Mestinya, kebijakan yang dibuat di pusat terintegrasi dan bisa diimplementasikan di tingkat kabupaten/kota hingga tingkat RT/RW dan rumah tangga. Lembaga dan pejabat tingkat kelurahan/desa harus ikutserta menangani sampah. Hal ini telah diterapkan pemerintah Kota Malang, Jawa Timur. Pekerja kebersihan persampahan dari Dinas Lingkungan Hidup dan kelurahan/desa.
Juga sangat penting mensosialisasikan "budaya malu". Malu membuang sampah sembarangan. Karena akan mengotori jalan kampung, saluran air, pekarangan, sungai, pantai, laut, dll, akan mengundang berbagai penyakit, penyebab banjir, merusak keindahan dan merendahkan martabat manusia.
"Jika TPA tidak normal atau tutup, sering tutup karena sudah penuh sampah, sebenarnya siapa yang salah atau tidak profesional? Bisa dibilang yang tidak profesional kepala UPDT TPA, Kabid Persampahan atau Kadis LH? Karena mereka yang memilih kepala UPTD TPA. Orang tidak ahli diserahi tugas berat," katanya.
"Pada level lebih tinggi, semua itu yang salah kepada daerahnya, bupati/walikota. Karena tidak peduli dengan sampah dan TPA-nya. Kepala daerah bisa diseret ke ranah hukum/litigasi berdasar tuntutan lembaga lingkungan maupun class action warga sekitar (sesuai legal standing).
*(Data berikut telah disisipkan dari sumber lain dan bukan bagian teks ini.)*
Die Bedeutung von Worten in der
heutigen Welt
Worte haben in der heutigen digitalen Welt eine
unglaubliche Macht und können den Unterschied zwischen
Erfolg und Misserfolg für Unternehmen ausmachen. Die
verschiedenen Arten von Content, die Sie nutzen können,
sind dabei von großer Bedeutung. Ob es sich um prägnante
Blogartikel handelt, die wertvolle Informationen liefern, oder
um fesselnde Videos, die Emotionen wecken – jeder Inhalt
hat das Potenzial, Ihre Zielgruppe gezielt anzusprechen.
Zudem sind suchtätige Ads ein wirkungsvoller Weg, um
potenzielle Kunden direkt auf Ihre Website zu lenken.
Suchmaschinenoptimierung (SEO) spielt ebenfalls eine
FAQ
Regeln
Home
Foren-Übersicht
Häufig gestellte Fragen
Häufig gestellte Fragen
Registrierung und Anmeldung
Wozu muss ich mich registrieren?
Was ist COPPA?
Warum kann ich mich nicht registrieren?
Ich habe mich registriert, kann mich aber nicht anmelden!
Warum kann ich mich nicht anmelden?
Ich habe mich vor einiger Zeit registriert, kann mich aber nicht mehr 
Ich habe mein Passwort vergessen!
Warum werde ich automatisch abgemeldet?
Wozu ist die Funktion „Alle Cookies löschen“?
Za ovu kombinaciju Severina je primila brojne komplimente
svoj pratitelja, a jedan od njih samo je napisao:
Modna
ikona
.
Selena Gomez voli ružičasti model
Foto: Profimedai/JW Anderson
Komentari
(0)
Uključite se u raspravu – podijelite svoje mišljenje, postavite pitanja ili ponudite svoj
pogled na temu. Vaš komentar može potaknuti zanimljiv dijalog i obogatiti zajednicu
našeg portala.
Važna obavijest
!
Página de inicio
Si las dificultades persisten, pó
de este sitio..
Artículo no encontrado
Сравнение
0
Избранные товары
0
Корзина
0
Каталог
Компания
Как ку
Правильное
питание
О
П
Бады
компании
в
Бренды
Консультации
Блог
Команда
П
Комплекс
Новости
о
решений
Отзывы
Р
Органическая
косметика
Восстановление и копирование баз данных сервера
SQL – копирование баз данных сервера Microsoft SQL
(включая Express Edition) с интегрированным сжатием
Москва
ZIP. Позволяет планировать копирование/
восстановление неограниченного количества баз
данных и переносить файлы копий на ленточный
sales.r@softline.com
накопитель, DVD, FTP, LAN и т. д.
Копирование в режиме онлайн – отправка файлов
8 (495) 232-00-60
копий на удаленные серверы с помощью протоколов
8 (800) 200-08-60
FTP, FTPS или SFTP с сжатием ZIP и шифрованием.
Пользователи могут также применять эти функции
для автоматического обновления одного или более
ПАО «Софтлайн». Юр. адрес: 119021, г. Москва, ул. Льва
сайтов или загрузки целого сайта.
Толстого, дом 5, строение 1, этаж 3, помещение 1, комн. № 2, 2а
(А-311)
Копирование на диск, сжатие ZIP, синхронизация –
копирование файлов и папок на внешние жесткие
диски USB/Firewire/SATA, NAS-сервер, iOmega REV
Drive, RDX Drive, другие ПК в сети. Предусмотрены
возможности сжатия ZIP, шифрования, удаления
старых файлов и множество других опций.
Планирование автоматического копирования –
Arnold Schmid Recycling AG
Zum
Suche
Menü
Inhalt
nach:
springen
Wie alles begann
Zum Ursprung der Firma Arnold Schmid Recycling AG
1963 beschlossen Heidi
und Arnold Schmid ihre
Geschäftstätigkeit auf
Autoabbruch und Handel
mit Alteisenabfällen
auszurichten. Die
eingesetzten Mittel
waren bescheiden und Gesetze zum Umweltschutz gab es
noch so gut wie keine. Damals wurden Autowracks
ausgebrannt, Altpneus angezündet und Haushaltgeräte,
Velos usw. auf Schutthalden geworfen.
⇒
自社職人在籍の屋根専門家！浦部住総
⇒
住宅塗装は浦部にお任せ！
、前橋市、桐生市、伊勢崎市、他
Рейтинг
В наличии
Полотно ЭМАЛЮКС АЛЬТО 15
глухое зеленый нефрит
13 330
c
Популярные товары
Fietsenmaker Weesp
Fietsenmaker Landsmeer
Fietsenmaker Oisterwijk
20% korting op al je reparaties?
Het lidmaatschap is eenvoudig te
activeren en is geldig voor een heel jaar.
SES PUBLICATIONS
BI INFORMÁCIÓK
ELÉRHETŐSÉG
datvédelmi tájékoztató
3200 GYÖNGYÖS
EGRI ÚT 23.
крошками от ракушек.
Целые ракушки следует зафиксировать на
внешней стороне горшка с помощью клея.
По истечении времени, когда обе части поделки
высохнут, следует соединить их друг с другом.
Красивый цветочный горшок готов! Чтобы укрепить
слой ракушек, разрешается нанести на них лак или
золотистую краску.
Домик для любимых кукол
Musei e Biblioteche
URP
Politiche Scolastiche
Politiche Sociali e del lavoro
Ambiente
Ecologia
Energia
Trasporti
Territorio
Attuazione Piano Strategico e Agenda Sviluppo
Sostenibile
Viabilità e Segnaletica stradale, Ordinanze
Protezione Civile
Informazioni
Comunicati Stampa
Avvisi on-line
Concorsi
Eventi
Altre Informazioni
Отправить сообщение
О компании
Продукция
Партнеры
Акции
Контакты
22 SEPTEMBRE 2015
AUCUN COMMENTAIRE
"Kita butuh suasana baru yang mencerahkan agar persoalan sampah tidak berlarut-larut. Maka harus dilakukan penegakan hukum pada pengelola TPA tidak normal, atau yang tidak mengolah sampahnya! Sudah waktunya kita berada pada era baru pengolahan sampah di Indonesia," pungkasnya.